Читать «Опередить Господа Бога» онлайн - страница 31

Ханна Кралль

— А знаешь, кто это кричал? Рыся Ханин.

На радиостанции в Куйбышеве Рышарда Ханин тогда читала сводки, стихи и призывы. Не исключено, что именно она призывала вас к оружию… Но настоящими затворами они там не щелкали. Рышарда говорит, что по радио ничто не звучит так фальшиво, как подлинные звуки…

— Как-то Анелевич захотел добыть еще один револьвер. Он убил на Милой веркшуца, а во второй половине того же дня приехали немцы и в отместку забрали всех с улицы Заменгофа — от Милой до Мурановской площади, несколько сот человек. Мы были ужасно злы на него. Хотели даже… Впрочем, это не важно.

В том доме, с которого немцы начали, на углу Милой и Заменгофа, жил мой товарищ, Хеннох Рус. (Это ему, кстати, обязана своим созданием единая боевая организация в гетто: обсуждение затянулось на много часов и голосовали несколько раз, но все без толку, потому что каждый раз оказывалось столько же голосов «за», сколько и «против». В конце концов именно Хеннох изменил свою точку зрения, поднял руку, и было принято решение создать ЖОБ.)

У Хенноха Руса был сынишка. В начале войны малыш заболел, потребовалось переливание крови, я дал ему свою кровь, но сразу после переливания ребенок умер. По всей вероятности, шок от чужеродной крови, такое иногда бывает. Хеннох смолчал, но с тех пор стал меня избегать: как-никак моя кровь убила его ребенка. И только когда началась акция, сказал: «Благодаря тебе мой сын умер дома, как человек. Спасибо тебе за это».

Мы собирали оружие.

Тайком переправляли его с арийской стороны (силой забирали деньги у разных организаций и частных лиц), а также выпускали листовки — наши девушки-связные развозили их по Польше…

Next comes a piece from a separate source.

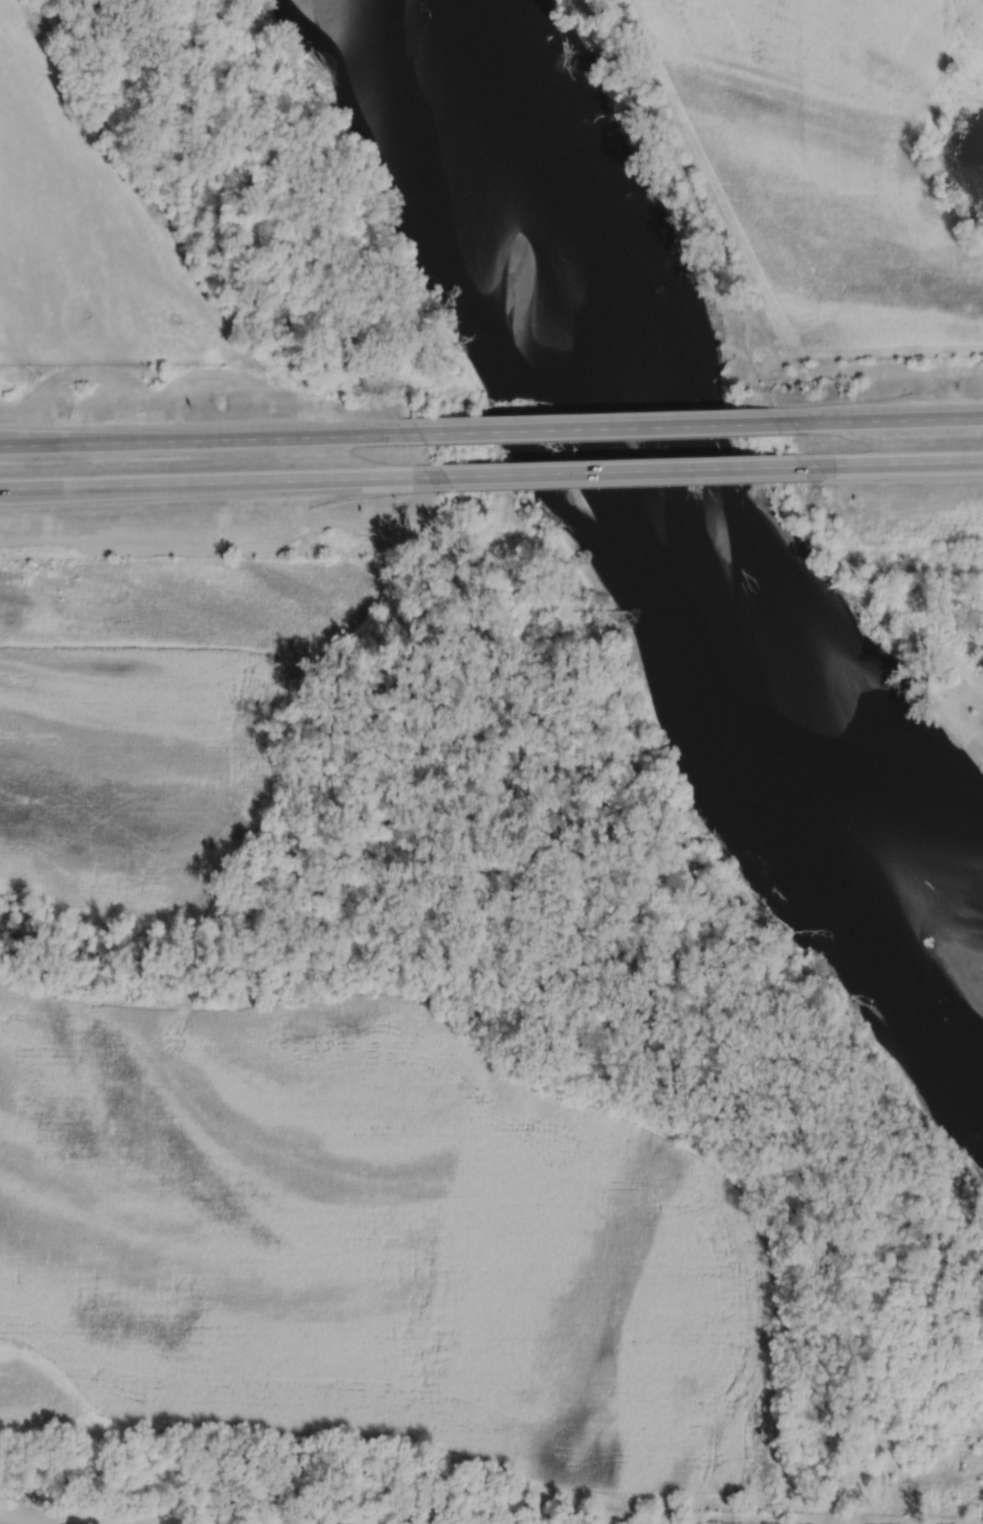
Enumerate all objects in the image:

— Сколько вы платили за револьвер?

— От трех до пятнадцати тысяч. Чем ближе к апрелю, тем дороже: спрос на рынке возрастал.

— А сколько платили за то, чтобы спрятать еврея на арийской стороне?

— Две, пять тысяч. По-разному. В зависимости от того, похож ли был человек на еврея, с акцентом говорил или без, мужчина это был или женщина.

— Значит, за один револьвер можно было целый месяц прятать одного человека. Или двоих. Или даже троих.

— За один револьвер также можно было выкупить у шмальцовника одного еврея.

— Если бы вам тогда предложили выбирать: один револьвер или месяц жизни одного человека…

— Нам ничего такого не предлагали. Может, даже и хорошо, что выбирать не приходилось.

— Ваши связные развозили листовки по Польше…

— Одна девушка ездила с ними в Пётрков, в гетто. В Совете общины Пётрковского гетто были наши люди, и там царил образцовый порядок: никакого жульничества, еда и работа распределялись по справедливости. Но мы тогда были молоды и бескомпромиссны и считали, что нельзя работать в юденрате, что это коллаборационизм. В общем, приказали нашим оттуда бежать, и тогда в Варшаву приехали несколько человек, которых нужно было спрятать, потому что немцы этих пётрковских деятелей разыскивали. Мне поручили семью Келлерман. За два дня до окончания акции, когда нас выводили с Умшлагплац за талонами, я увидел Келлермана. Он стоял за входной дверью в больницу — когда-то дверь была застеклена, но стекла были выбиты, а дыры заделаны досками: в щели между досками я и увидел его лицо. Я знаком показал ему, что вижу и что приду за ним, — и нас увели. Через несколько часов я вернулся, но за дверью никого не было.